## WORK TO COMPLETE
Leave out the pictures and print precisely the lines from the line with "pyautogui.moveTo(688, 166)" to the final line of the entries, both ends included.
═════ EXERCISE MATERIAL
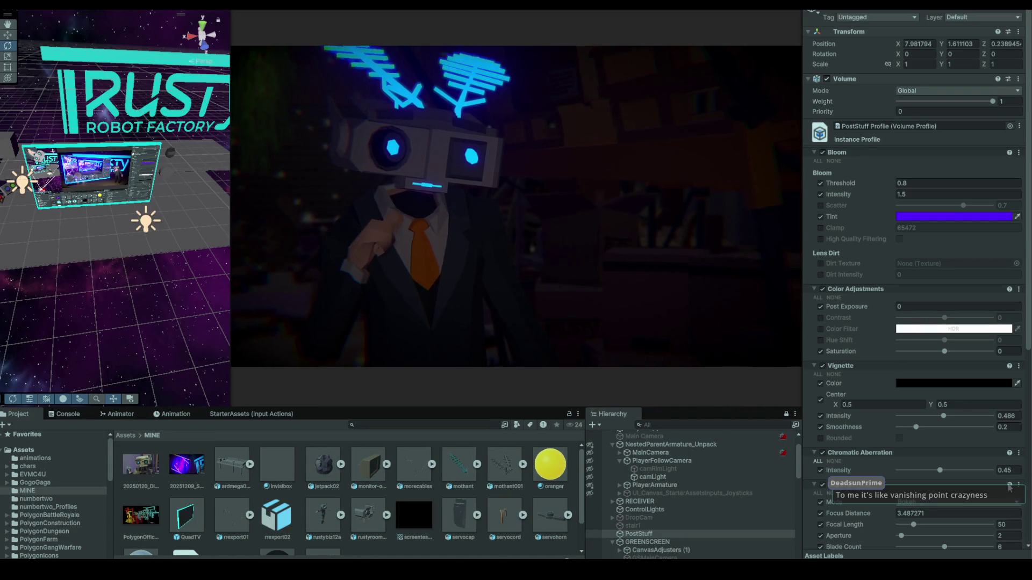
# Raise the Depth of Field Focal Length from 50, entering 55 on the way to 76
pyautogui.scroll(-10, 1009, 487)
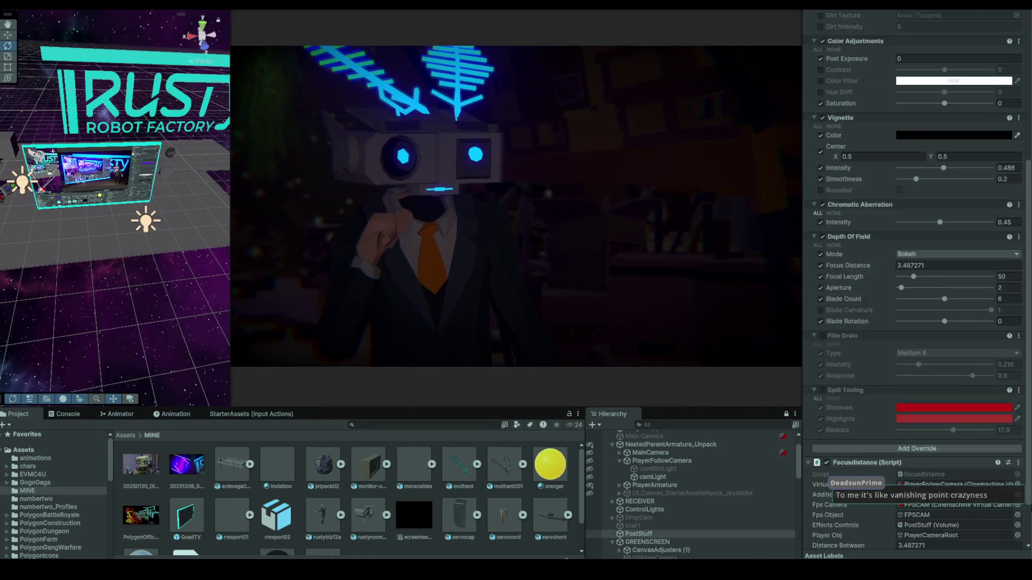
pyautogui.scroll(-2, 925, 506)
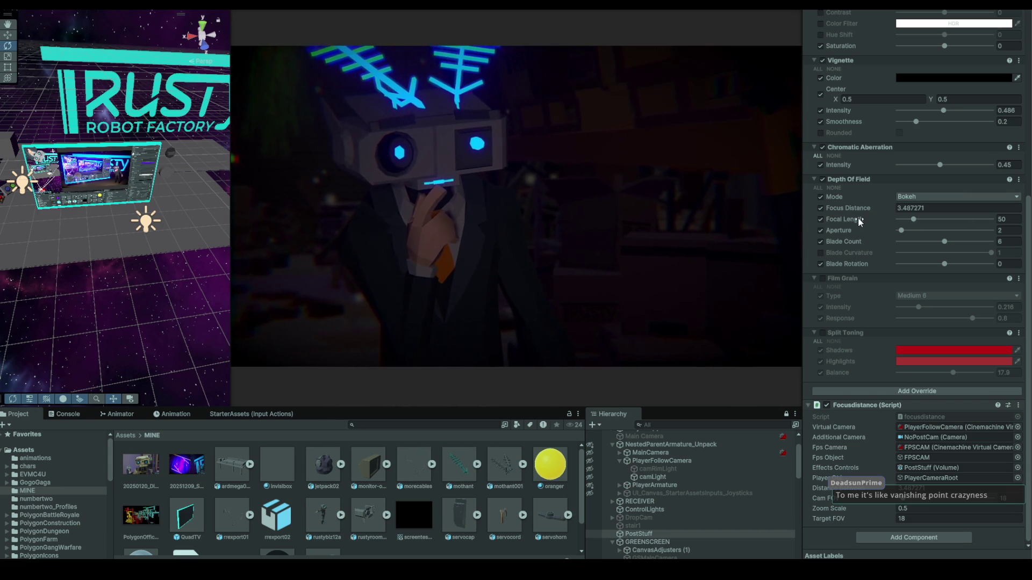
pyautogui.moveTo(857, 217); pyautogui.dragTo(863, 218)
pyautogui.write('55')
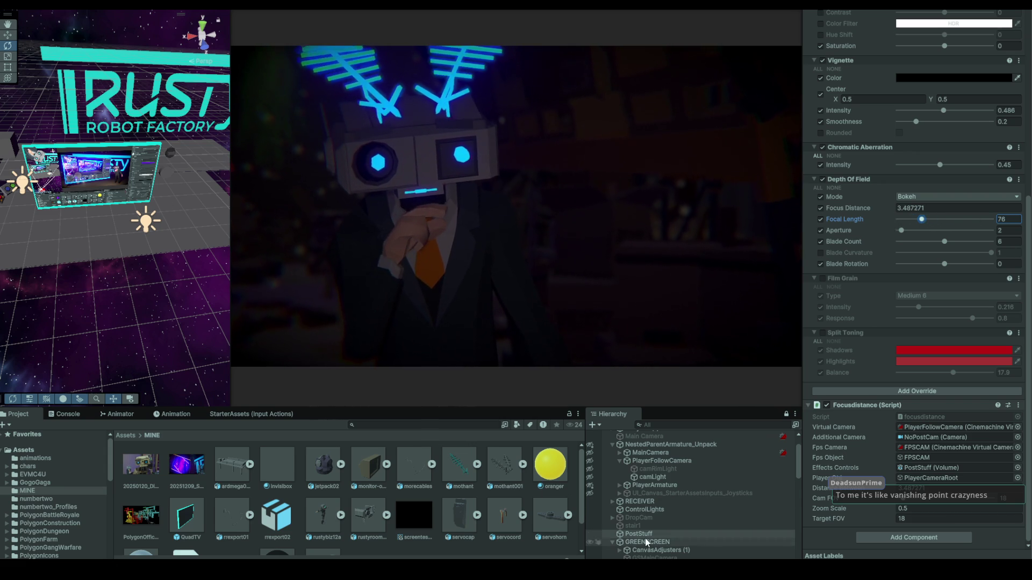
pyautogui.scroll(2, 656, 485)
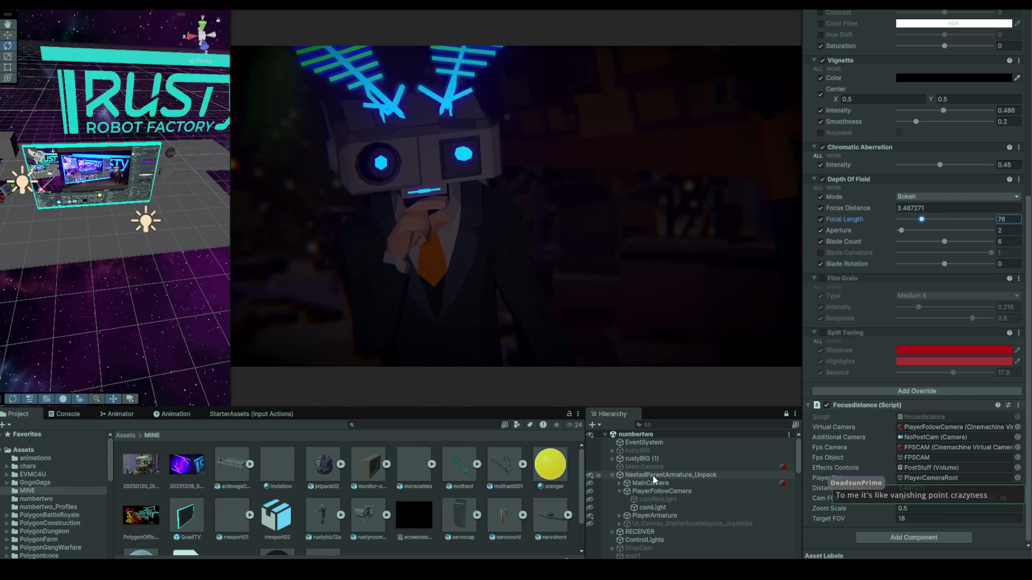
# Frame PlayerArmature in the Scene view, then select PlayerFollowCamera to show its lens settings
pyautogui.click(652, 483)
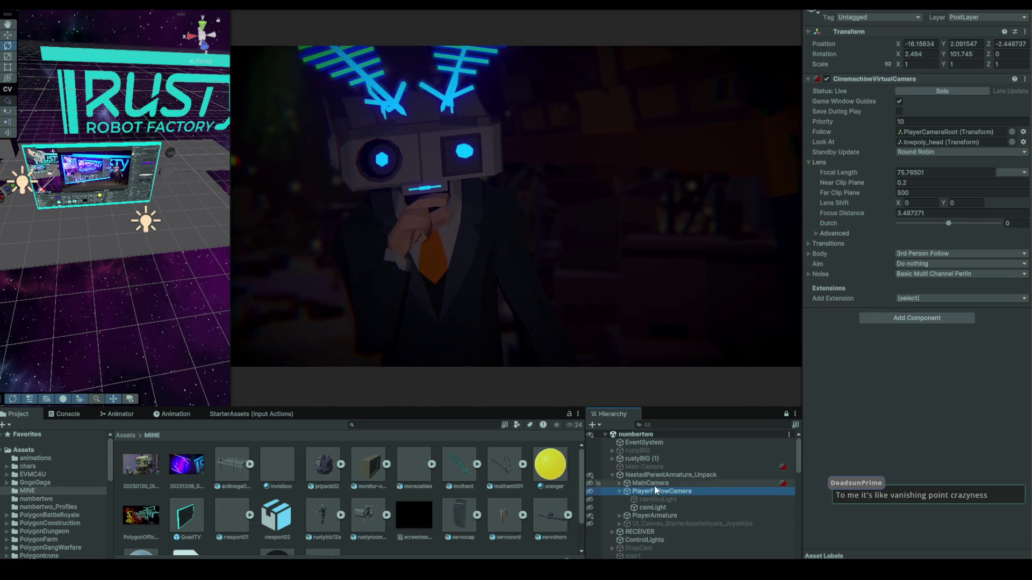
pyautogui.click(655, 515)
pyautogui.press('f')
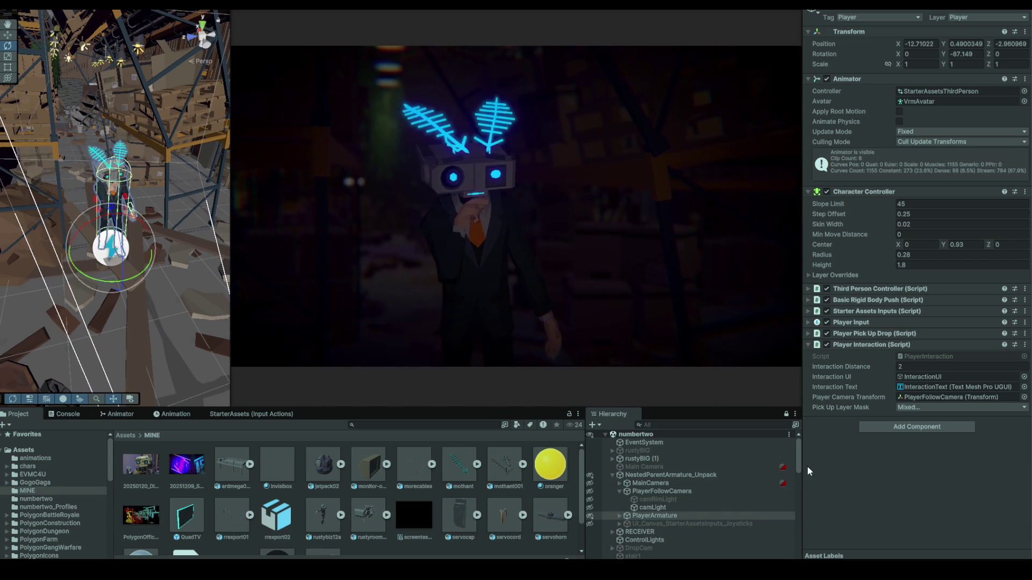
pyautogui.click(673, 490)
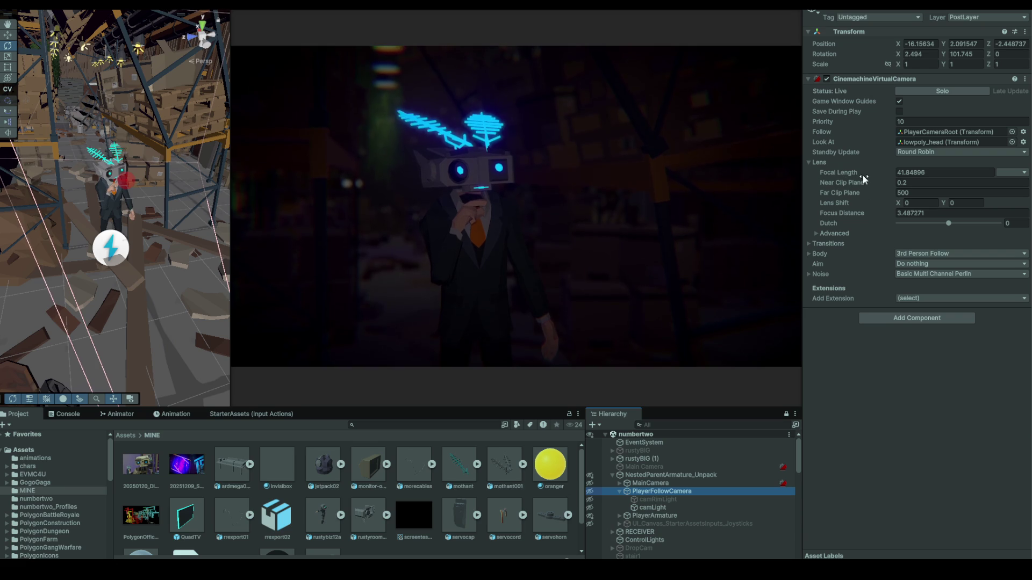
# Scrub the follow camera's Lens Focal Length up to zoom in, then back to about 40
pyautogui.moveTo(852, 173)
pyautogui.mouseDown()
pyautogui.moveTo(882, 175)
pyautogui.moveTo(821, 166)
pyautogui.moveTo(891, 175)
pyautogui.moveTo(815, 166)
pyautogui.moveTo(905, 174)
pyautogui.mouseUp()
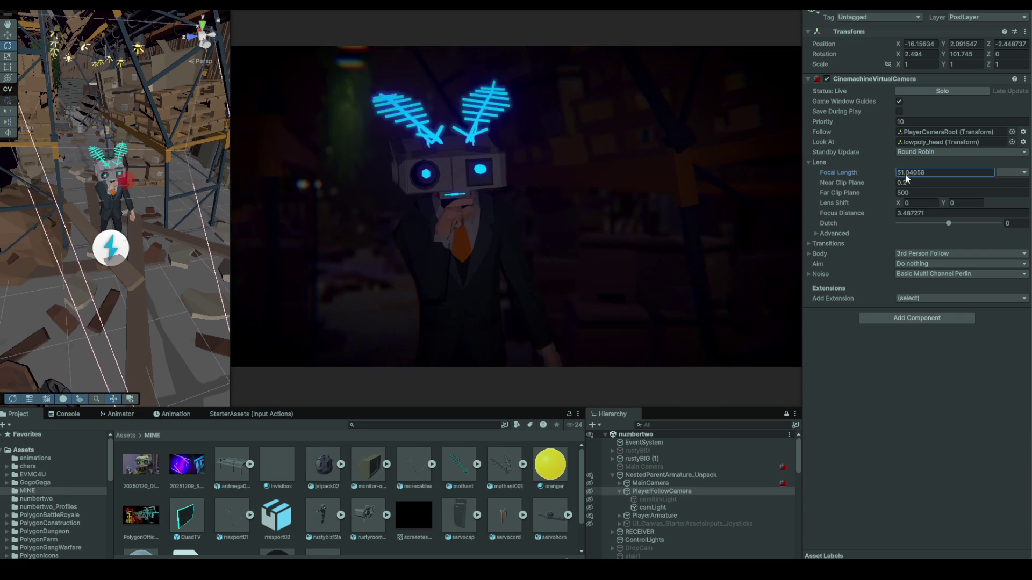
pyautogui.moveTo(762, 187)
pyautogui.mouseDown()
pyautogui.moveTo(843, 173)
pyautogui.moveTo(688, 166)
pyautogui.moveTo(763, 171)
pyautogui.moveTo(750, 186)
pyautogui.moveTo(875, 183)
pyautogui.moveTo(843, 172)
pyautogui.moveTo(908, 181)
pyautogui.mouseUp()
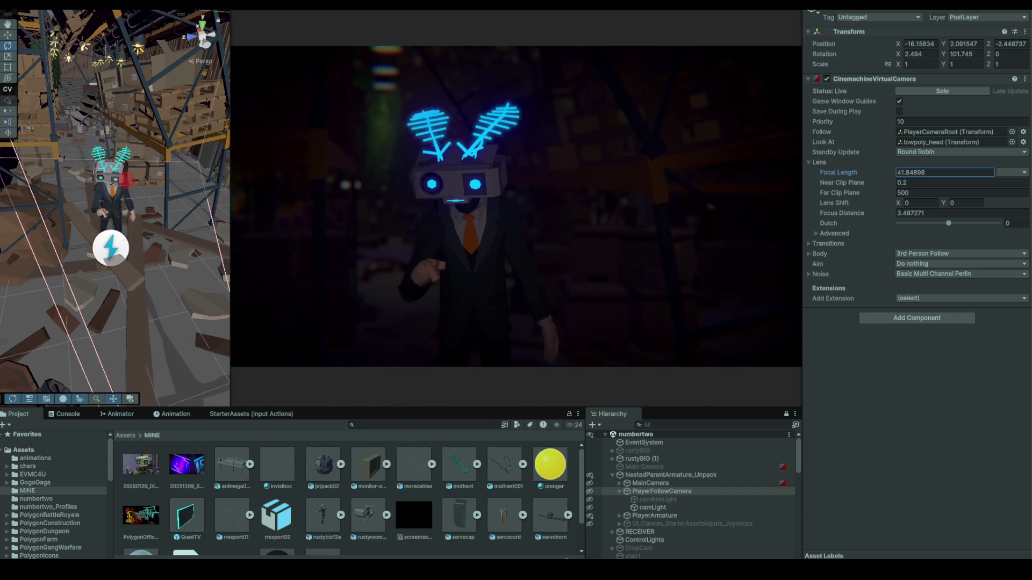
# Maximize the Game view so the robot shot fills the whole screen
pyautogui.press('shift+space')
══════════
## ANSWER FOR THE TASK
pyautogui.moveTo(688, 166)
pyautogui.moveTo(763, 171)
pyautogui.moveTo(750, 186)
pyautogui.moveTo(875, 183)
pyautogui.moveTo(843, 172)
pyautogui.moveTo(908, 181)
pyautogui.mouseUp()
# Maximize the Game view so the robot shot fills the whole screen
pyautogui.press('shift+space')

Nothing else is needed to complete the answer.